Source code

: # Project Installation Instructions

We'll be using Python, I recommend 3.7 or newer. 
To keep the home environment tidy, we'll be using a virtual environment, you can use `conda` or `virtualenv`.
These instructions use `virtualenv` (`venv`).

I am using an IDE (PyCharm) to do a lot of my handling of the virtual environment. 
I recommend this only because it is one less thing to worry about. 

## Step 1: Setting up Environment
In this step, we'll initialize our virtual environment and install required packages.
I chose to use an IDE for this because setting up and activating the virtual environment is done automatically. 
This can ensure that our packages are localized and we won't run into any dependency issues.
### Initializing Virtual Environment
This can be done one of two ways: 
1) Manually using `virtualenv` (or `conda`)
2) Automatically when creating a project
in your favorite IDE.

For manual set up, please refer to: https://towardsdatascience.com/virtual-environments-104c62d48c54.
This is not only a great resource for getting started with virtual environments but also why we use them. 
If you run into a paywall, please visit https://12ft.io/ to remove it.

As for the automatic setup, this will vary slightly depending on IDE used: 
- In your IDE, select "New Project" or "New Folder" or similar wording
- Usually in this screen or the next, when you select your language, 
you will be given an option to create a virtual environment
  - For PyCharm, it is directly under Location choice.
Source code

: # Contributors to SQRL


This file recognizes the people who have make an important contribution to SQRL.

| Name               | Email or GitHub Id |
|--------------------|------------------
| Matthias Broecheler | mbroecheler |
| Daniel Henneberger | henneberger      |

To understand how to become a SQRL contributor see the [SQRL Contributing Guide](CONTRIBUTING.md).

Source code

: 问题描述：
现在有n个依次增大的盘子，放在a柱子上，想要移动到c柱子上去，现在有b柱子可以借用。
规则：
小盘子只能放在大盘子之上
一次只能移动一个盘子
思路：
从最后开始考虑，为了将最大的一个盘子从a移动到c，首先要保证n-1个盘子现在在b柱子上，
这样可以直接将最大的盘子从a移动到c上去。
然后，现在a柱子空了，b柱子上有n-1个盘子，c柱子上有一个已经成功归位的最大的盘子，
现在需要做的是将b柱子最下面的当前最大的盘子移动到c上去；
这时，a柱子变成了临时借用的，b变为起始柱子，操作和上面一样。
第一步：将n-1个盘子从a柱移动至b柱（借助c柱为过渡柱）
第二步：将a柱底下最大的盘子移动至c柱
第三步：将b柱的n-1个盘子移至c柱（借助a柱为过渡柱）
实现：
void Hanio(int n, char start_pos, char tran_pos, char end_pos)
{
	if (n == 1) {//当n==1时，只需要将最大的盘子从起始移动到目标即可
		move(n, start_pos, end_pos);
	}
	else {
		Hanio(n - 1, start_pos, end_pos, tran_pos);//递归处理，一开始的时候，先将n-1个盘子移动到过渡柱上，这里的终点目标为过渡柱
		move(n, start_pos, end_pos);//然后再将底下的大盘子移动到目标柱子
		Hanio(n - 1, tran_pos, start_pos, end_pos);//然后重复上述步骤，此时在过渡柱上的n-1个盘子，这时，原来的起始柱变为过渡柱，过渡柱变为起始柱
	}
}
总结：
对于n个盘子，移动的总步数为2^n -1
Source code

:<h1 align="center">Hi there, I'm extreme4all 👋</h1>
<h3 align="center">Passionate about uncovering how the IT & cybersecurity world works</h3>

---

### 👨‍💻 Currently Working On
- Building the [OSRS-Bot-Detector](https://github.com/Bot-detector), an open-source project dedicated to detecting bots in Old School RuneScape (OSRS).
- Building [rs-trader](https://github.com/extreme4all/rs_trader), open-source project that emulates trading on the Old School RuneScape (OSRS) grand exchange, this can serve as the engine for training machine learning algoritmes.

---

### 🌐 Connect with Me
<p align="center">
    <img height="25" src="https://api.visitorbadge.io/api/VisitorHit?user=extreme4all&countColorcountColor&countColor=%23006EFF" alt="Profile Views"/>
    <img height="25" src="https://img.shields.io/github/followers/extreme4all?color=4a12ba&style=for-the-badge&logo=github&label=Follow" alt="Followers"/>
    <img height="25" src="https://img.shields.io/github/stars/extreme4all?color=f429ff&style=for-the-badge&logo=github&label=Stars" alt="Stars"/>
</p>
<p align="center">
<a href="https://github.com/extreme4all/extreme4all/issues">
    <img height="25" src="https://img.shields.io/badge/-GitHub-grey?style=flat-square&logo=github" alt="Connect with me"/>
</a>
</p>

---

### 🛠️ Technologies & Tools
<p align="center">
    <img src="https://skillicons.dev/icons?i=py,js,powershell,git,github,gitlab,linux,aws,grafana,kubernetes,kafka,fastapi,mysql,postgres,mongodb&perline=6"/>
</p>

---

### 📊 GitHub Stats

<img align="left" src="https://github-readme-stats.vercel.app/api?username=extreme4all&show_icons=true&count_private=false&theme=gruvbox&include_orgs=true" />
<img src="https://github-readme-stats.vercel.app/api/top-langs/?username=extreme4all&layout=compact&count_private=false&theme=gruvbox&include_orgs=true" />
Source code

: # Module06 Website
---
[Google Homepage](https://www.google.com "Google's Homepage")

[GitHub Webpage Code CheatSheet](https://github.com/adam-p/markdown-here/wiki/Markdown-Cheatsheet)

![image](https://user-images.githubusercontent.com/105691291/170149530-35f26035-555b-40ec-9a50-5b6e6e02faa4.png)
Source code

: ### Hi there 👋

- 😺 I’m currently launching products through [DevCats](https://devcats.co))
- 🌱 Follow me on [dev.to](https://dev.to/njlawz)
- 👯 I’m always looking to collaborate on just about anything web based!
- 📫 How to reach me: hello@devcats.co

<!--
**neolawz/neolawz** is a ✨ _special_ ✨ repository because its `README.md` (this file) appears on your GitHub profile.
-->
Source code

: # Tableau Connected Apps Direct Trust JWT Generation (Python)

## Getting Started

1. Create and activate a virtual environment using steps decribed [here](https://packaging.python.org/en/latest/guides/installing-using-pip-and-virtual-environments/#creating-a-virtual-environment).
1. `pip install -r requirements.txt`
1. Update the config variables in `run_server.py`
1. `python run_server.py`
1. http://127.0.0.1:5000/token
===============
• PROBLEM TO WORK ON: Copy the lines above word for word, from the line containing "## Getting Started" through the last line.

• ANSWER FOR THIS EXERCISE:
## Getting Started

1. Create and activate a virtual environment using steps decribed [here](https://packaging.python.org/en/latest/guides/installing-using-pip-and-virtual-environments/#creating-a-virtual-environment).
1. `pip install -r requirements.txt`
1. Update the config variables in `run_server.py`
1. `python run_server.py`
1. http://127.0.0.1:5000/token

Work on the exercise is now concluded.